Why Roewe is joining the survey
SAIC Roewe says that it wants to get ordinary people to add some perseverance to the activity and to recognize ordinary people’s heroism as a way to contribute to social progress and brand cohesion.
Mohe, China’s northernmost city in Heilongjiang province, is where Roewe chose to test its vehicles under extreme temperature conditions and to show the toughness and durability of its SUV in a severe environment, More than 10 Roewe W5s joined a motorcade that travelled at least 700 kilometers from Mohe, across Heilongjiang province and Inner Mongolia autonomous region, to the town of Mangui in Inner Mongolia autonomous region and the Arctic Village in Heilongjiang.
Mohe, has long been seen as a no-go place by just about everyone because of its extremely low temperatures, for example, minus 58 Degree Celsius , but for some, the cold can also reveal an unyielding spirit and willpower. Mohe is home to a number of workers and experts, who‘ve spent years collecting information and who don’t think their work is any big deal, but who deserve respect for their perseverance and courage.
It’s only by placing yourself there among the mountains and water that you can feel a sense of awe for the scenery and tough climate and get deeper insight into the workings of the team of surveyors meandering through the thick forests at Singanense in Roewe W5.
These professionals are no strangers to adversity and know that every road can lead to adventure. That’s what most of the participants thought about the four-day survey activity. And, while most people might know Mohe as nothing more than a dot on the map, its unique position gives it a different meaning in exploring the north.

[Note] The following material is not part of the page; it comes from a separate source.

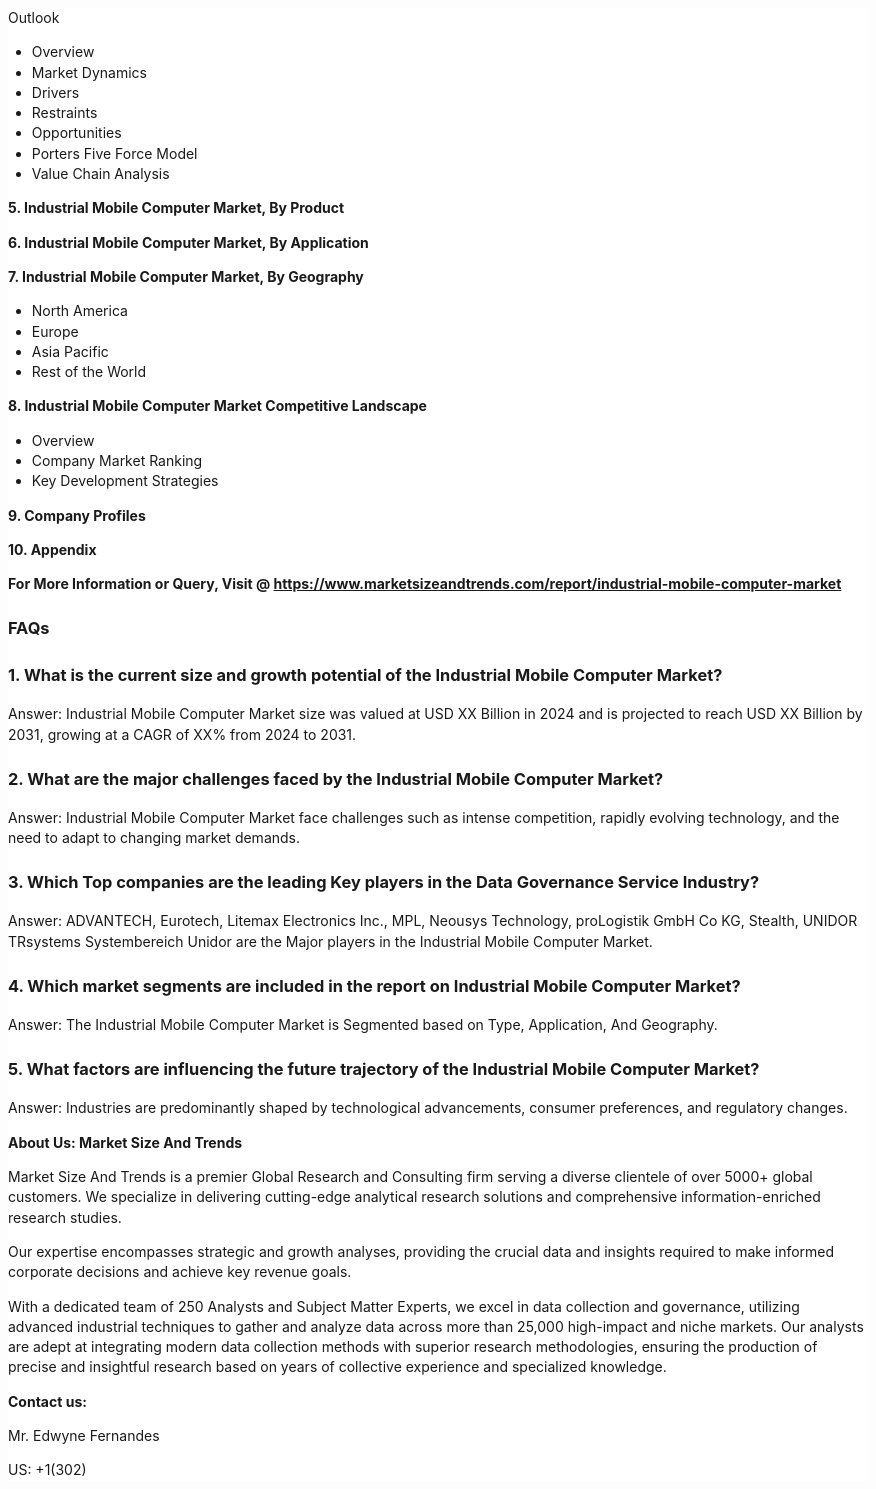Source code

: Outlook</span></strong></p></div><div class="" data-test-id=""><ul><li><span class="">Overview</span></li><li><span class="">Market Dynamics</span></li><li><span class="">Drivers</span></li><li><span class="">Restraints</span></li><li><span class="">Opportunities</span></li><li><span class="">Porters Five Force Model</span></li><li><span class="">Value Chain Analysis</span></li></ul></div><div class="" data-test-id=""><p><strong><span class="">5. Industrial Mobile Computer Market, By Product</span></strong></p></div><div class="" data-test-id=""><p><strong><span class="">6. Industrial Mobile Computer Market, By Application</span></strong></p></div><div class="" data-test-id=""><p><strong><span class="">7. Industrial Mobile Computer Market, By Geography</span></strong></p></div><div class="" data-test-id=""><ul><li><span class="">North America</span></li><li><span class="">Europe</span></li><li><span class="">Asia Pacific</span></li><li><span class="">Rest of the World</span></li></ul></div><div class="" data-test-id=""><p><strong><span class="">8. Industrial Mobile Computer Market Competitive Landscape</span></strong></p></div><div class="" data-test-id=""><ul><li><span class="">Overview</span></li><li><span class="">Company Market Ranking</span></li><li><span class="">Key Development Strategies</span></li></ul></div><div class="" data-test-id=""><p><strong><span class="">9. Company Profiles</span></strong></p></div><div class="" data-test-id=""><p><strong><span class="">10. Appendix</span></strong></p></div><div class="" data-test-id=""><p><strong><span class="">For More Information or Query, Visit @ <a href="https://www.marketsizeandtrends.com/report/industrial-mobile-computer-market" target="_blank">https://www.marketsizeandtrends.com/report/industrial-mobile-computer-market</a></span></strong></p></div><div class="" data-test-id=""><div class="article-main__content" data-test-id="publishing-text-block"><h3><strong><span class="">FAQs</span></strong></h3></div><div class="article-main__content" data-test-id="publishing-text-block"><h3><span class="">1. What is the current size and growth potential of the Industrial Mobile Computer Market?</span></h3></div><div class="article-main__content" data-test-id="publishing-text-block"><p><span class="font-[700]">Answer</span><span class="">: Industrial Mobile Computer Market size was valued at USD XX Billion in 2024 and is projected to reach USD XX Billion by 2031, growing at a CAGR of XX% from 2024 to 2031.</span></p></div><div class="article-main__content" data-test-id="publishing-text-block"><h3><span class="">2. What are the major challenges faced by the Industrial Mobile Computer Market?</span></h3></div><div class="article-main__content" data-test-id="publishing-text-block"><p><span class="font-[700]">Answer</span><span class="">: Industrial Mobile Computer Market face challenges such as intense competition, rapidly evolving technology, and the need to adapt to changing market demands.</span></p></div><div class="article-main__content" data-test-id="publishing-text-block"><h3><span class="">3. Which Top companies are the leading Key players in the Data Governance Service Industry?</span></h3></div><div class="article-main__content" data-test-id="publishing-text-block"><p><span class="font-[700]">Answer</span><span class="">: ADVANTECH, Eurotech, Litemax Electronics Inc., MPL, Neousys Technology, proLogistik GmbH Co KG, Stealth, UNIDOR TRsystems Systembereich Unidor are the Major players in the Industrial Mobile Computer Market.</span></p></div><div class="article-main__content" data-test-id="publishing-text-block"><h3><span class="">4. Which market segments are included in the report on Industrial Mobile Computer Market?</span></h3></div><div class="article-main__content" data-test-id="publishing-text-block"><p><span class="font-[700]">Answer</span><span class="">: The Industrial Mobile Computer Market is Segmented based on Type, Application, And Geography.</span></p></div><div class="article-main__content" data-test-id="publishing-text-block"><h3><span class="">5. What factors are influencing the future trajectory of the Industrial Mobile Computer Market?</span></h3></div><div class="article-main__content" data-test-id="publishing-text-block"><p><span class="font-[700]">Answer:</span><span class="">&nbsp;Industries are predominantly shaped by technological advancements, consumer preferences, and regulatory changes.</span></p></div><p><strong><span class="">About Us: Market Size And Trends</span></strong></p></div><div class="" data-test-id=""><p><span class="">Market Size And Trends is a premier Global Research and Consulting firm serving a diverse clientele of over 5000+ global customers. We specialize in delivering cutting-edge analytical research solutions and comprehensive information-enriched research studies.</span></p></div><div class="" data-test-id=""><p><span class="">Our expertise encompasses strategic and growth analyses, providing the crucial data and insights required to make informed corporate decisions and achieve key revenue goals.</span></p></div><div class="" data-test-id=""><p><span class="">With a dedicated team of 250 Analysts and Subject Matter Experts, we excel in data collection and governance, utilizing advanced industrial techniques to gather and analyze data across more than 25,000 high-impact and niche markets. Our analysts are adept at integrating modern data collection methods with superior research methodologies, ensuring the production of precise and insightful research based on years of collective experience and specialized knowledge.</span></p></div><div class="" data-test-id=""><p><strong><span class="">Contact us:</span></strong></p></div><div class="" data-test-id=""><p><span class="">Mr. Edwyne Fernandes</span></p></div><div class="" data-test-id=""><p><span class="">US: +1(302)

The participants were amazed at the vast sweep of the land and the solemn majesty of northernmost China and expressed a deep respect for the people there. But while racing ahead on the path through life it’s good to take a break to share our feelings about these professionals and their perseverance, to survey those common souls around us with affection.

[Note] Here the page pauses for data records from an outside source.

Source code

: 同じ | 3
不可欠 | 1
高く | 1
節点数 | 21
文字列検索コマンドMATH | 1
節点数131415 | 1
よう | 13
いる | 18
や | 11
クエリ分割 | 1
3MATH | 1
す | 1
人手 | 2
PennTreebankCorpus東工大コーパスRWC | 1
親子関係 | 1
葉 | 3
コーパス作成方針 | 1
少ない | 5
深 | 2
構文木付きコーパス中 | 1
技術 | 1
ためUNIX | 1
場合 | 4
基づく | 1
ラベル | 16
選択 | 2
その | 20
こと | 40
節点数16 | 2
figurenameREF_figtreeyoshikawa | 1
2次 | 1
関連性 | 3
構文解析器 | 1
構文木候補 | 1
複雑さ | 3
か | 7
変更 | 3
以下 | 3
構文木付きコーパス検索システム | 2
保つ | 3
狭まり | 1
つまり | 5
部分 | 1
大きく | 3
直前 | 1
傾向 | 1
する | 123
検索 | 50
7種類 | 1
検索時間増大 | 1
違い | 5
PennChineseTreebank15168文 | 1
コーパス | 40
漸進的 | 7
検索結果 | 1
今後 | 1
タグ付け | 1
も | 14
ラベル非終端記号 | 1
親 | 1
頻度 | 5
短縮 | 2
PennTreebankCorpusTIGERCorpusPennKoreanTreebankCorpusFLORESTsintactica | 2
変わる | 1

Zhou Ruqiang, the heart and soul of a group of meteorologists stationed at Mohe and a native of Guangdong province, answered the country’s call to help establish a weather station here, 60 years ago and gave up many chances to be transferred, choosing to stay in this alien world.
Cong Dejun, head of the Mangui Logging Co’s fire dep’t, has worked here since 1988 in fire prevention and has made an extraordinary contribution to that field, thanks to his skills and experience.
The poignancy of these ordinary people’s lives was not lost on the participants, for whom, exploring the north seemed to take on a special meaning for them and their cars.
In 2013, China’s car sales rose to a record 21 million, but, in contrast, the share of many domestic brands dropped more than 1 percentage point over the first 11 months of the year. That drop, however, didn’t necessarily mean that Chinese brands were a failure, in fact, either the intersection detection from CNCAP (China New Car assessment Programe) and the satisfaction survey of J.D.Power showed Chinese cars making great strides over the past three years, closing the gap between them and their joint-venture rivals.
The problem was that their rivals’ market strategy and Chinese policies were evolving, while small cars were being beaten by the joint ventures. Multinational car companies made inroads in the below-80,000-yuan market and tighter quotas in some cities raised customer’s expectation of buying cars, shifted the competition from prices to brands, dealing a blow to Chinese models that had no edge in brand influence.
Still, even though the market isn’t so desirable overall, some companies are still chasing their dreams, which brings us hope. So, to date, SAIC has put 23 billion yuan into strengthening its brand and planned to spend another 22 billion, in the 2011- 15 period, by the end of which time its brand will roll out dozens of new models.
This steady input was bound to have good returns, and SAIC’s passenger vehicle sales for 2012 amounted to 200,000, and were worth 20 billion yuan, with the price per unit exceeding 100,000 yuan, putting the company on a par with some famous joint ventures.
Tang Yuejin, head of PR for SAIC Motor’s passenger vehicle, put it this way: Chinese vehicles need people who are committed to getting things done, which is also reflected in the Roewe survey activity. And, for the past three years, the Roewe W5 has joined many activities, such as the one from Youyiguan, in Guangxi Zhuang autonomous region, to the Stilwell Road, from India’s Rado to Kunming of China’s Yunnan province, and the one from the Yunnan-Myanmar battlefield to Mohe. These were not just about surveying the Chinese landscape, but more about paying tribute to people of perseverance and action and the spirit of heroes and their significance for the troubled world of Chinese brands.
In Mohe, fishermen in winter will break a hole in the ice -- an arduous activity, especially in the biting wind and tough ice. But, once a hole is opened, the water flows up and fish jump out of the water. So, they say that, if you just hold onto your patience and persist, you’ll eventually be rewarded.